In New Jersey, the U.S. Environmental Protection Agency has delegated to the New Jersey Department of Environmental Protection (NJDEP) the authority to operate the state’s freshwater wetlands protection act (FWPA) in place of the Section 404 program typically administered by the United States Army Corps of Engineers. This creates an additional issue for PennEast in that the one-year time limit on a state's review of a WQC under Section 401 does not apply to Section 404 of the CWA. 


Despite this circumstance, in June 2017, the NJDEP administratively closed PennEast's FWPA application because it lacked sufficient survey information of the private land that the pipeline will traverse. PennEast resubmitted its application and that application was dismissed without prejudice by the NJDEP in early 2018. In December of 2018, the federal District Court in New Jersey entered an order which will allow PennEast to access the impacted land to complete the required environmental studies, which will allow PennEast to once again resubmit the FWPA application. While NJDEP regulations have timelines, there is no authority vested in FERC to find a waiver for failing to act within one year after an FWPA application is submitted, and the NJDEP seems likely to take every step it can to make sure no valid waiver claim can be raised. 

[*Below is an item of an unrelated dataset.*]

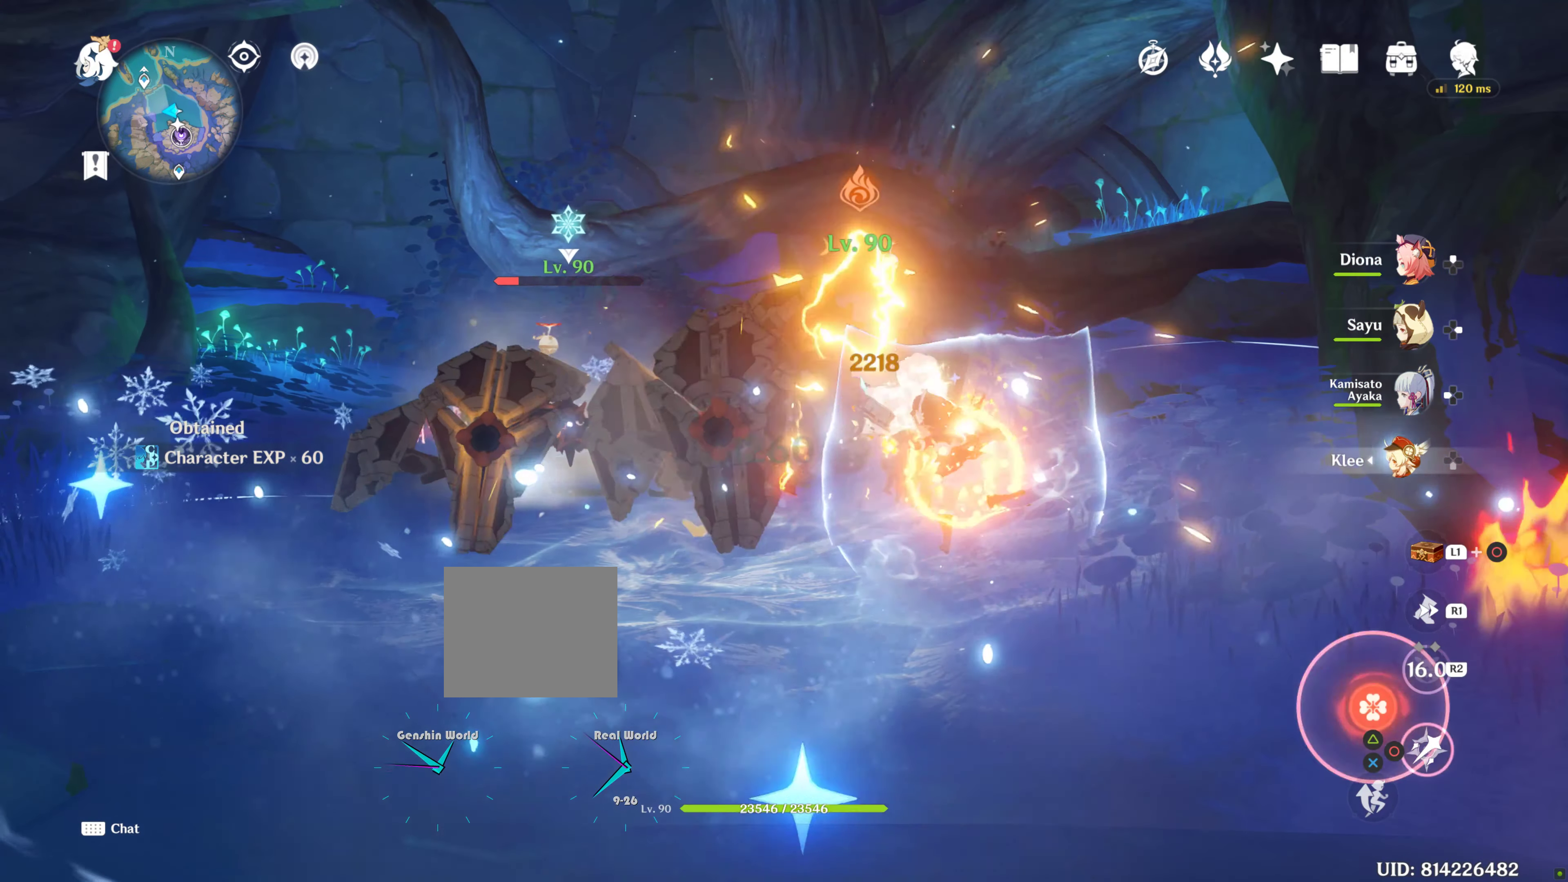
{"buttons": [], "left_stick": "center", "right_stick": "center", "events": [[133, "L2", "down"], [217, "L2", "up"], [300, "CIRCLE", "down"], [367, "CIRCLE", "up"]]}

A state’s fear of a waiver claim may lead to the action described above that could repeatedly extend the review period by one year from the date that an environmental agency “acts” on a pending request. In the past, an agency that needed additional information to process a request would typically have sought that information, along with a voluntary extension of the one-year review period. Now, it seems more likely that any request for additional information will instead be accompanied by a denial of the pending request. This will require the applicant to file a “new request” that will restart the one-year period. Agencies will likely view such a process as the best way to avoid a waiver -- but for the applicant, each denial could extend the review period for another year. The industry should watch carefully how the agencies respond to this newest court decision that will be seen as a limitation on state authority.